It isn't a big secret among special needs parents, that we get presented with a lot truly asinine comments when we take our children out into society. It doesn't matter how mad it makes us that prefect strangers offer comments and "suggestions" to us. It doesn't matter how much we try and educate everyone on what it means to love and live with someone with special needs. There is always going to be that percentage of people who, have no filter, no empathy and no regard to our lives or the loved one in our care.

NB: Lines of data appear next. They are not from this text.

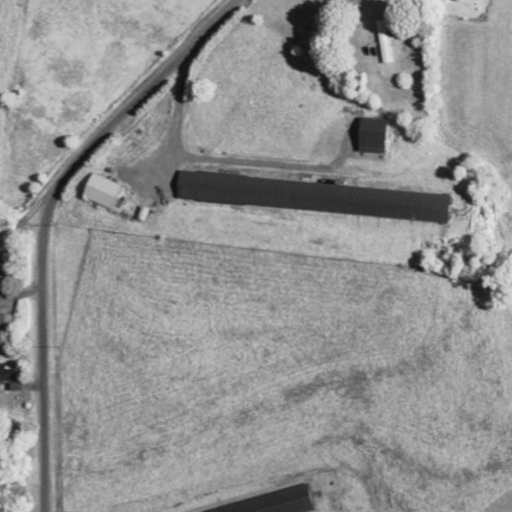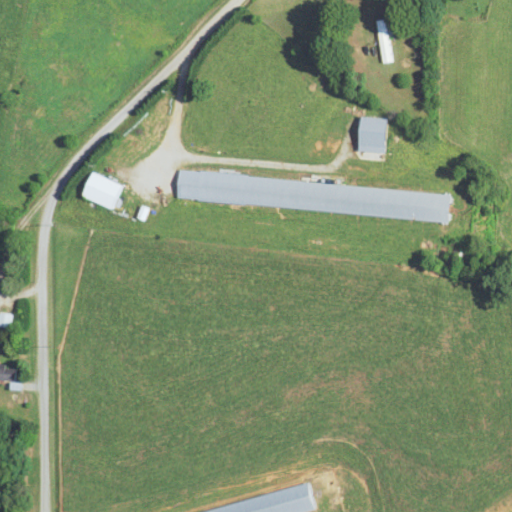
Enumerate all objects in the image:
building: (387, 40)
building: (106, 190)
building: (320, 196)
road: (39, 217)
building: (9, 372)
building: (274, 504)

It doesn't matter that we have a full month dedicated to Autism Awareness and Acceptance. There isn't any amount of blue puzzle pieces that are going to change the opinions of others and how they see our loved ones. I have said this before that Autism and everything that is within that spectrum is a full time gig. 24/7, 365 days a year, lifetime kind of deal. Its not going to go away on it's own like a rash. It will be with this person for their lifetime. None of that stops people from saying cruel things to either the caregivers or the person themselves.
I have a child that has a genetic condition. One that includes Autism as one of it's many wonderful things that affects my child. There is nothing I can do, besides make sure this child gets the therapy and medication he needs to progress, grow and thrive. I can't do anything about his stimming or his sensory issues. I can help him the best I can, but those are things that will always be with him. They are part of what makes him, him. Y'know the stuff that he can't help. Stuff he was born with. So when people make the decision to open their mouths and say something to person living a life, with something the other person doesn't understand it is ignorance in it's purest form. To be honest, I really don't care if this comes across as sympathy searching. Its not. It just is becoming more clear to me that I can't walk out my front door without society looking at my son as some sort of reject of what is considered normal.
Now, before I start, this is not a bashing of religions. I don't give a fig about who you worship to or how or where you do it, as long as it doesn't infringe on my life, we are good to go. But if you go up to someone who has a child that is stimming in the grocery cart, not hurting himself or other people and you suggest to the parent of that child, that they need to have their child examined by a priest for a possible demon possession, then proceed to give that parent the name of a priest that performs exorcisms. Then when it is explained to you that the child has Autism, your response is "He is in God's hands now". You are indeed a person who needs to keep your mouth shut. I write this post after a exchange I had in the supermarket, with two god fearing women, who thought my son was possessed by the devil, because he was stimming verbally and flapping his hands. This, to be honest, was a first for me. Again, I have dwelt with some pretty fucked up things when it comes to my autistic children being out in the public. But this one, yeah this one was a first. The sad part is that there was going to be no amount of education about Autism that was going to shut these two women up.
Since my children were both diagnosed, I have never had anyone tell me that they were possessed or given the name of a priest who preforms exorcisms rites. To say that it shocked me, is a bit of an understatement. This only proves that it doesn't matter that there is month devoted to the education about Autism. It doesn't matter, really. People who don't want to learn about what diversity mean won't educate themselves.
So to the two ladies in the grocery store, pardon me if I will not take you up on your priest offer to exorcise my child. He is a child that is loved, taken care of and one that sadly has more of an understanding about the world around him, thanks in part to how he experiences it, than you both.
Please keep your ignorance to yourself, thank you very much.